Examples
Real findings. Real evidence.
Every finding below is based on a real vulnerability pattern Composed identifies. Evidence, exploitation path, and fix recommendations.
- PR Context
- A POST endpoint concatenated user-supplied input directly into a raw SQL query.
- Evidence / Reproduction
- Submitted a single quote (`'`) which broke the query structure. Then injected UNION SELECT to extract the users table. The endpoint returned user email hashes and session tokens in the response body.
- Why it matters
- An attacker with no authentication could dump the entire user database, including credential hashes and session secrets.
- Recommended fix
- Replace string concatenation with parameterized queries. Never embed user input in SQL strings.
- PR Context
- The app accepted a URL parameter to fetch an external image for PDF rendering.
- Evidence / Reproduction
- Changed the URL from example.com/logo.png to the cloud metadata endpoint. The generated PDF contained instance metadata including IAM credentials.
- Why it matters
- An attacker can pivot from the application into the internal cloud metadata service, stealing credentials that grant access to the entire cloud environment.
- Recommended fix
- Allowlist permitted domains. Validate URL schemes. Run the PDF service in a sandboxed network with no access to metadata endpoints.
- PR Context
- The endpoint /api/users/{id}/profile returned the full user profile for any authenticated user.
- Evidence / Reproduction
- Created account A (userId=1001). Changed the request to /api/users/1002/profile. Account B's email, phone number, and billing address were returned.
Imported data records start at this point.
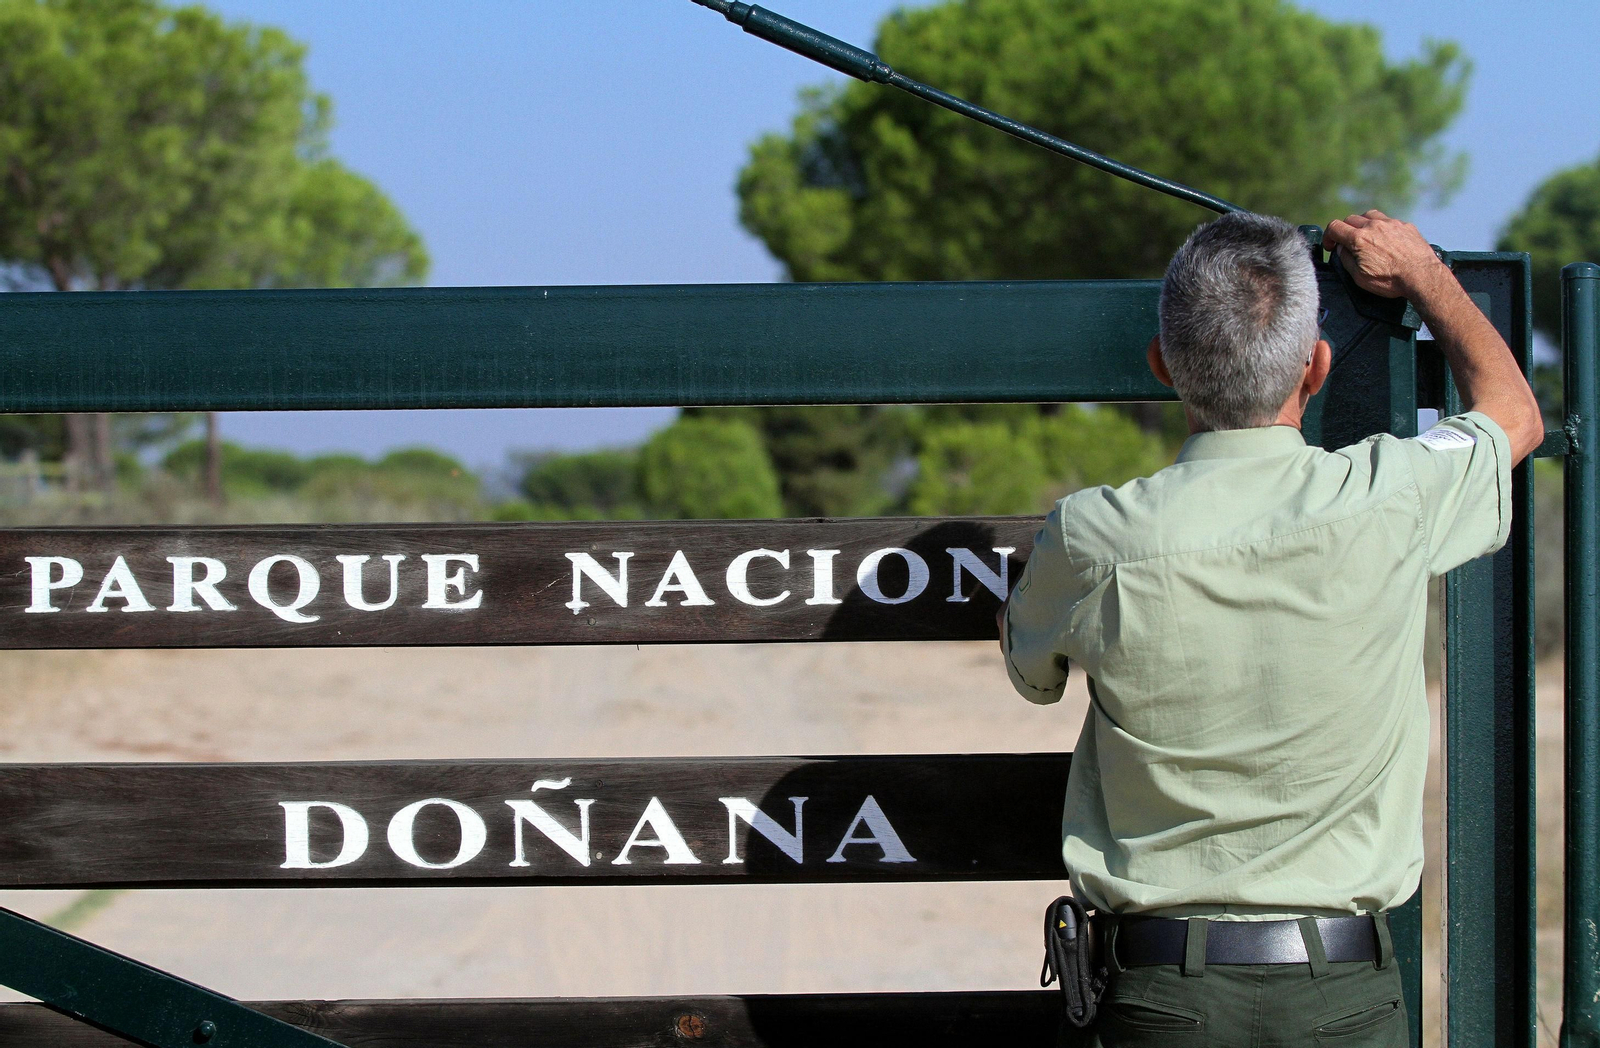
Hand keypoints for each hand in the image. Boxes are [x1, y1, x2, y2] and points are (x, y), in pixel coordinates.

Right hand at [1322, 210, 1444, 299]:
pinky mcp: (1405, 225)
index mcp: (1359, 239)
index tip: (1331, 246)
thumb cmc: (1390, 280)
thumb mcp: (1360, 277)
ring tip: (1366, 237)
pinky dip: (1382, 228)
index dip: (1328, 236)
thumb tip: (1341, 249)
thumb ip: (1346, 260)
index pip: (1335, 227)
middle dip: (1345, 231)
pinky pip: (1388, 221)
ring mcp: (1391, 223)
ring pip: (1369, 215)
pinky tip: (1386, 240)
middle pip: (1351, 219)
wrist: (1422, 276)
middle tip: (1347, 244)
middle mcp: (1373, 226)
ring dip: (1363, 224)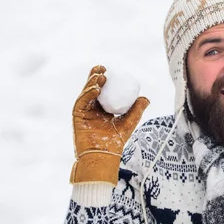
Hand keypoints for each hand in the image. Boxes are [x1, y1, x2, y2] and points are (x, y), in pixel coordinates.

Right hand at [70, 65, 149, 184]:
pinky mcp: (77, 116)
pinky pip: (82, 102)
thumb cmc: (116, 142)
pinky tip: (96, 89)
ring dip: (92, 83)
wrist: (104, 155)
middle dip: (95, 76)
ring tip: (101, 76)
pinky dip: (88, 94)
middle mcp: (92, 109)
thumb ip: (136, 110)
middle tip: (103, 68)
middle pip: (92, 89)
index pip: (103, 90)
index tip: (111, 71)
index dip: (105, 79)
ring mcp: (84, 112)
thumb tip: (145, 98)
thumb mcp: (129, 123)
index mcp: (103, 109)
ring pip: (86, 93)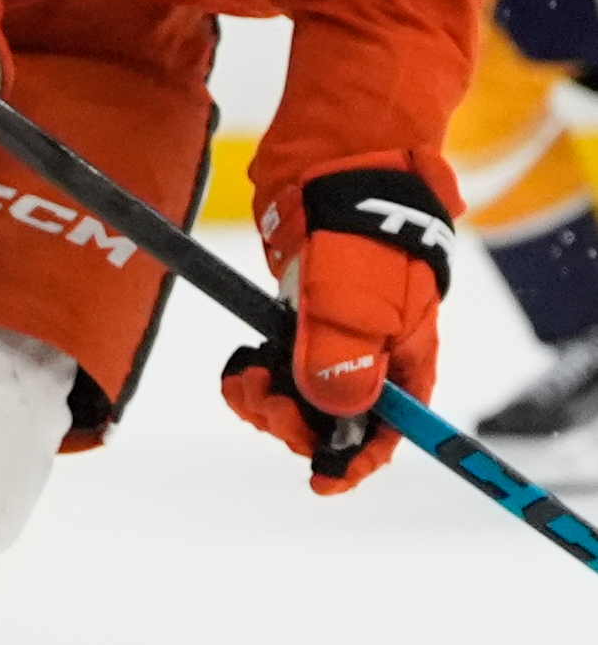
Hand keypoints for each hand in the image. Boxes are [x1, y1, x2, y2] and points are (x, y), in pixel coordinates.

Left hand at [220, 166, 453, 492]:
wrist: (334, 162)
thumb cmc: (361, 230)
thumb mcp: (357, 304)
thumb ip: (344, 366)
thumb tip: (334, 419)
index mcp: (405, 359)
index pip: (391, 432)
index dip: (357, 463)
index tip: (322, 482)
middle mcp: (371, 354)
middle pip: (335, 422)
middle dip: (296, 425)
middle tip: (266, 401)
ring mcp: (331, 335)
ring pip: (297, 400)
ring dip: (266, 402)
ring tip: (244, 374)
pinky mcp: (296, 318)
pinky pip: (272, 371)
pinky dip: (251, 375)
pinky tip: (240, 358)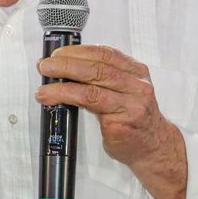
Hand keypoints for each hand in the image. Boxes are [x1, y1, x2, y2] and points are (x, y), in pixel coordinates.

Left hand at [36, 44, 180, 167]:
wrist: (154, 146)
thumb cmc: (134, 117)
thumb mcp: (125, 89)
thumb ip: (103, 77)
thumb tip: (66, 67)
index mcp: (136, 72)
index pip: (104, 53)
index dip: (77, 52)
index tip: (57, 54)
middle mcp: (136, 86)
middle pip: (96, 69)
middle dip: (66, 65)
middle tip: (45, 66)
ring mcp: (130, 105)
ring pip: (91, 90)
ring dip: (62, 87)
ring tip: (43, 89)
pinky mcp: (121, 124)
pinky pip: (91, 110)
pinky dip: (68, 101)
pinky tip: (54, 102)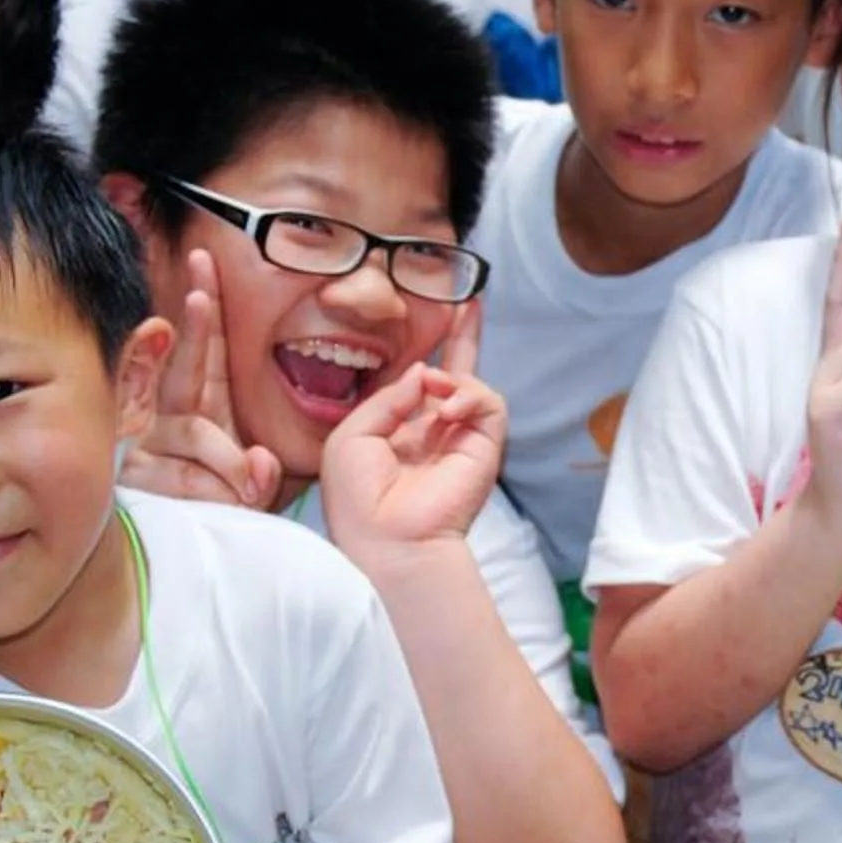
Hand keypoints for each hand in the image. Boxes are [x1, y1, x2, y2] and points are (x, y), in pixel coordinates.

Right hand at [124, 249, 282, 508]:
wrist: (196, 557)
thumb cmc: (227, 511)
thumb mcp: (255, 486)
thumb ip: (261, 473)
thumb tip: (259, 465)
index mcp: (202, 405)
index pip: (204, 348)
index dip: (205, 307)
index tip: (204, 263)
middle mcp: (169, 417)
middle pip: (185, 365)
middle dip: (195, 328)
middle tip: (199, 297)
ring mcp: (149, 444)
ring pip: (193, 431)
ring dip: (227, 460)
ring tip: (247, 489)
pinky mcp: (135, 476)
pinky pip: (179, 475)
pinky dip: (208, 489)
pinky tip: (225, 499)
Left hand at [322, 304, 503, 556]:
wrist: (388, 541)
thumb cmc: (359, 499)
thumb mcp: (352, 435)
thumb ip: (388, 396)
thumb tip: (424, 372)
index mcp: (397, 431)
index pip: (416, 384)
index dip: (425, 353)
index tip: (433, 318)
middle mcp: (431, 431)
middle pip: (455, 373)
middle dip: (464, 337)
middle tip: (470, 301)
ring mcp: (459, 439)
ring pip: (470, 384)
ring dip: (452, 378)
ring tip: (436, 395)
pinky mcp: (484, 448)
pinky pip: (489, 403)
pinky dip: (470, 395)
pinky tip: (448, 410)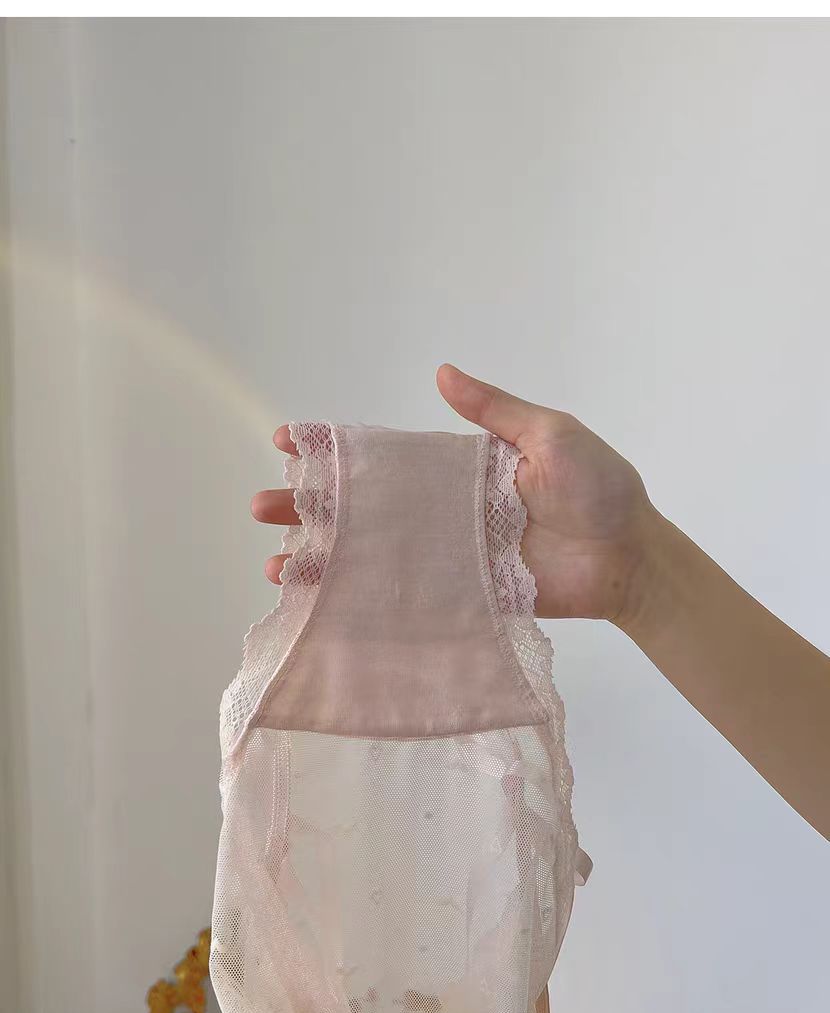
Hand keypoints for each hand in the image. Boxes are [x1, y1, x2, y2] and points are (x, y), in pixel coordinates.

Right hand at [251, 364, 656, 626]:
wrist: (632, 557)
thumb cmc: (600, 488)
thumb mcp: (551, 435)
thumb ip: (495, 412)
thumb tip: (440, 373)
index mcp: (458, 471)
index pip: (384, 458)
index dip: (335, 452)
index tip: (287, 442)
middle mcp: (443, 515)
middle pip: (363, 510)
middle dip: (310, 508)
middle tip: (262, 507)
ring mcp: (450, 560)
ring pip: (373, 558)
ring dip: (324, 560)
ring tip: (278, 566)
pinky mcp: (465, 599)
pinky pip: (407, 602)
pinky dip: (365, 604)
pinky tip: (326, 606)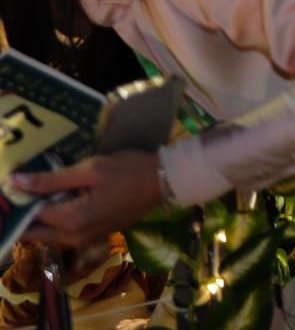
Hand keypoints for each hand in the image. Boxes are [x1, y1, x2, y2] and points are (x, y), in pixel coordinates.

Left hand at [13, 151, 165, 249]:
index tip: (10, 184)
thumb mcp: (90, 169)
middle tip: (20, 191)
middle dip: (23, 214)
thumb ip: (50, 180)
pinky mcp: (92, 236)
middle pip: (33, 231)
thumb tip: (14, 182)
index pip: (29, 215)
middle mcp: (73, 237)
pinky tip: (58, 199)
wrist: (164, 182)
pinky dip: (54, 219)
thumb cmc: (129, 171)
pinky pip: (62, 232)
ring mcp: (84, 239)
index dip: (16, 200)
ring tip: (38, 191)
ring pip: (46, 233)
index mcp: (71, 220)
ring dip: (38, 217)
No authorization check.
- Why it matters
- Any authenticated user can enumerate all users and scrape personally identifiable information.
- Recommended fix
- Verify that the requesting user owns the resource before returning data. Use the session user ID, not the URL parameter.
- PR Context
- A file download endpoint accepted a filename parameter with no path sanitization.
- Evidence / Reproduction
- Replaced the filename with ../../../../etc/passwd. The endpoint returned the server's password file in the HTTP response.
- Why it matters
- An attacker can read arbitrary files from the server, including configuration files containing database credentials and API keys.
- Recommended fix
- Validate the resolved path is within the allowed directory. Use a filesystem allowlist.
- PR Context
- A commit added a .env file containing production AWS access keys and a database connection string.
- Evidence / Reproduction
- The commit message was 'chore: add env template'. The .env file contained AWS_ACCESS_KEY_ID and DATABASE_URL with plaintext credentials.
- Why it matters
- Anyone with read access to the repository can use these credentials to access production resources.
- Recommended fix
- Rotate all exposed credentials immediately. Add .env to .gitignore. Use a pre-commit hook to scan for secrets.
- PR Context
- An AI coding agent was configured with a tool that executed shell commands from user input.
- Evidence / Reproduction
- A PR description containing shell metacharacters caused the agent to execute arbitrary commands in the CI/CD environment.
- Why it matters
- A malicious PR description could cause the agent to run arbitrary commands with full production access.
- Recommended fix
- Use structured APIs instead of shell execution. Run agent tools in restricted containers with minimal permissions.
- PR Context
- A public repository had a bot that automatically responded to issue comments using an LLM.
- Evidence / Reproduction
- A comment with injection instructions caused the bot to output fabricated system file contents and perform unintended actions.
- Why it matters
- An attacker can manipulate the bot to leak information or perform actions on behalf of the integration's credentials.
- Recommended fix
- Never expose LLM agents to untrusted input without a sandbox. Use prompt isolation techniques.